1) I do everything that could ever be done. Laundry, cleaning, exercise, cooking. I sometimes even see friends I haven't seen in months.

Seeing friends is dangerous because everyone wants to drink and I am de-stressing. I don't drink often and I don't do it well. My tolerance is low. LOW. I don't have enough time off to spend it sick in bed with a massive hangover from two beers. I also don't have time to feel like a drunk idiot. I work too hard to feel like a idiot. De-stress drinking with zero tolerance is not fun. I try to keep this to a minimum. There aren't very many people who understand what I do. Or care to listen. Which, honestly, I get it. No one wants to hear me talk about the shitty marathon event I had that crushed my soul. I'm bad at the whole friend thing really. I'm finding that I'm closer with people who have equally monumental things in their lives that take them away from socializing, too. Like babies. I'm closest with my co-workers. It's the EC sorority.

2) I sit and do nothing all day. This generally happens under a blanket, surrounded by two cats, and with tea. I don't often have time off on weekends, so husband is generally away at school or work or hockey. Sometimes I watch television or read, but mostly I just work from my phone. I'm trying to stop doing this.

I have this feeling that if I don't check my email or respond to a client or co-worker that everyone will hate me and I will get a bad review or a client won't come back to the convention center and I am directly responsible for 4,000 tourists spending a week in Las Vegas instead of Grand Rapids, Michigan, thus being directly responsible for losing that income to the Grand Rapids economy. Mostly, I just like my clients to like me. I'm an only child and I'm sick. But really. If I do the best job I can do, groups come back. Right now, I have 6,000 patrons in the building for four days. They eat downtown, they stay in our hotels, the shop in our stores. If my client doesn't care for me, how likely is it that they will come back and spend that money here?

I don't even know if I like my job. I can't slow down enough to even think about it. I've applied for two jobs in the last year. One I was recommended to apply for in my first three months here. Looking back, I'm very lucky that I didn't get that job. I was not nearly ready. They made a good choice not hiring me. The second was recently. I kind of thought I had it. I started thinking about what my life would be like without the convention center. I could actually picture my husband awake in my everyday life. I could see his voice leaving his face and not my speaker phone. I could see the way the new job would change my life for the better. It was a step up professionally and personally. This was another lucky miss, I think. I wasn't very upset when the news came through that I didn't get the job.

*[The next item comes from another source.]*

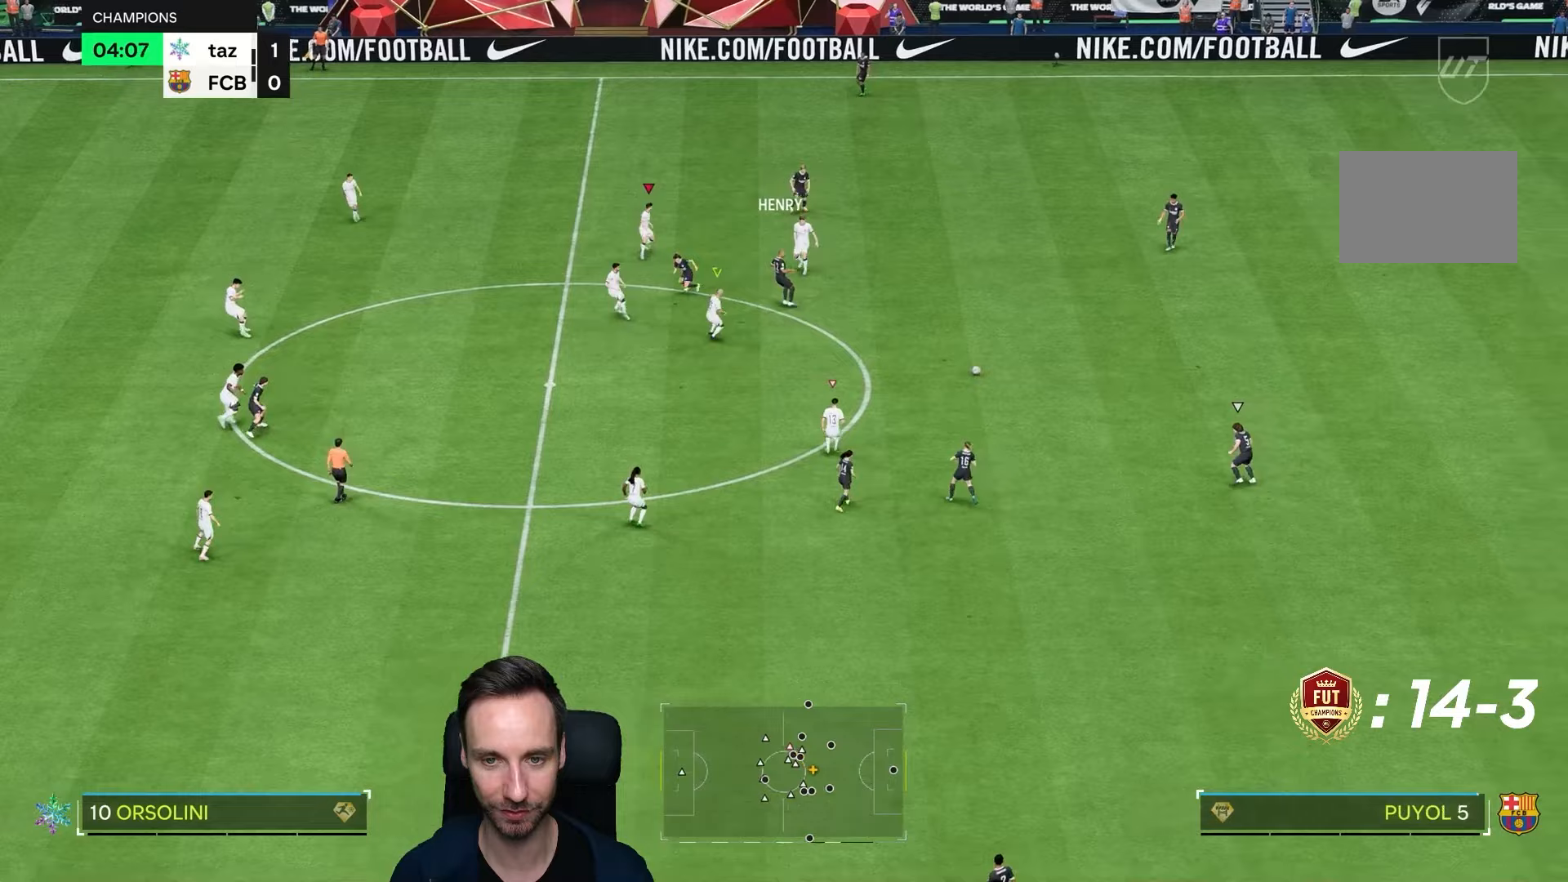
{"dt_ms": 500, "buttons": ["R2"], "left_stick": "right", "right_stick": "center", "events": [[50, "left_stick", "down-right"], [117, "L1", "down"], [200, "R2", "down"], [250, "L1", "up"], [317, "left_stick", "right"]]}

Now I can't tell if I love or if I absolutely fucking hate my job. This last year was a work year. It sure as hell didn't feel like my first year of marriage. I miss my husband and I sleep next to him every night. He truly is my best friend. I could not do what I do without him. I am so proud of him. He is an incredibly smart man. Just because someone isn't talking, doesn't mean they aren't thinking. I didn't anticipate how hard it would be to spend so much time at my desk and away from home. The job alone is stressful enough, and I'm beginning to wonder if I can watch my second year of marriage pass the same way the first has. Not because I'm worried about the relationship. I'm worried about missing my life. Do I put work experience over life experience? I keep saying that I'll do this for another year, then really start applying else where. By then husband will be out of school. But I'm burning out. Something has to change. I feel like if I don't turn into some seriously spiritual "heal yourself" type person (or develop a serious dependence on speed), I'm not going to last. I'm having trouble taking care of myself.